In 1983, the challenger also benefited from the support of the press and the public. The chaste 'modesty' skirt of green canvas which shrouded the underbody after every race certainly incited the curiosity of everyone. Then, the early success of Australia II in the Louis Vuitton Cup only added to the craze. The late and fruitless machinations of the NYYC to demonstrate that the keel was not an Australian invention or that it did not fit the letter of the design rule only added to the mystery of the moment and strengthened the resolve of the men aboard Australia II to take the Cup away for the very first time.

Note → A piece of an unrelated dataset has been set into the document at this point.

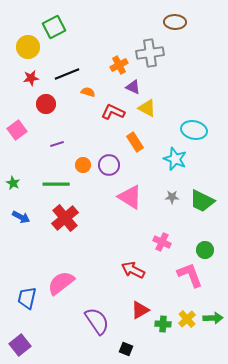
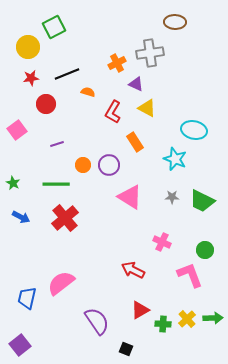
orange cross: moved 2 px left, 2 px up
purple triangle: moved 3 px right, 3 px up
red L-shape: rotated 85 degrees counterclockwise
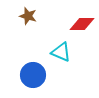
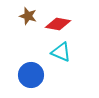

Having served as trial horse for the defense at Fremantle in 1986, the boat was on display in the National Maritime Museum of Sydney. In the 1990s, the State government of Western Australia succeeded in getting Australia II back. The crew was re-united to sail her again in the historic regatta celebrating the Jubilee anniversary of the America's Cup at Cowes, in August 2001. Australia II is now among the collections of the Western Australian Maritime Museum at Fremantle!

J.T. / pr

 


» Circling Galaxy: Australia II - KA 6


AUSTRALIA II
1983
Sail number: KA 6
Australia.
Royal Perth Yacht Club
Challenger, winner of the 25th America's Cup 1983 (won the 7th and final race, sailed on September 26, 1983)

Original owner: America's Cup Challenge 1983, Alan Bond (Royal Perth Yacht Club).

12 Meter International Rule, sloop

Builder: Steve E. Ward & Co., Perth, Cottesloe, Australia.
Sailmaker: Tom "Schnacks" Schnackenberg, sail coordinator. North, Hood, Sobstad Australia.

Designer: Ben Lexcen.
Research facilities & tank tests: Netherlands Ship Model Basin - NSMB - at Wageningen, the Netherlands. Peter Van Oossanen. Models built on 1/3rd scale, 24-foot models, instead of 8-foot models used for Australia I (1977) at the Delft Tank Model Basin, Netherlands, by Johan Valentijn and Ben Lexcen.
Hydrodynamics: Joop W. Sloff from Theorythical Aerodynamic Department of the National Aerospace Laboratory, Amsterdam, Netherlands.

Built: started in 1981, finished in 1982 after 8 month build programme.
Launched: June 3rd, 1982.
Christened: June 6th, 1982 by Eileen Bond at Fremantle, Sailing Club in Success Harbour.
Original Skipper: John Edwin Bertrand
Tactician: Hugh Treharne
Navigator: Grant Simmer
Crew: 11.

Data:
Hull material: aluminum
Mast: aluminum, fabricated by Steve Ward from Ben Lexcen's designs.
Boom: carbon fiber, weighing 32 kilos (2 built)
Sails: kevlar/mylar laminated
Keel: lead, designed by Ben Lexcen. Mould built in Sydney. Keel cast at Perth in one piece. Lexcen applied for patents for his keel on February 5th, 1982 at the International Patents Office in The Hague. He had previously tried wings on dinghies and 5.5 Meter.

Dimensions:
LOA: 19.21 m
LWL: 13.10 m
Beam: 3.64 m
Draft: 2.72 m
Sail Area: 175 m2
Displacement: 21.8 tons
Rating: 12-Meter

1987
Owned by The America's Cup Defence 1987 Ltd., "Bond Syndicate" of the Royal Perth YC.

1987

On display at the National Maritime Museum, Sydney, Australia, then on display at the Western Australian Maritime Museum, Fremantle, Western Australia.

2001

The America's Cup Jubilee at Cowes, Isle of Wight, the regatta sailed to celebrate the 150th anniversary of the America's Cup in August 2001 was scheduled to be the final regatta for Australia II. Came second (twelve meter fleet) in the historic "Round the Island" 2001 race. Australia II was given the honour of being named the yacht that had brought the greatest benefit to the sport of yachting by participating in the America's Cup Jubilee Regatta.

Since 2001 till now
Australia II is the centerpiece of the new Western Australian Maritime Museum, in her home port of Fremantle.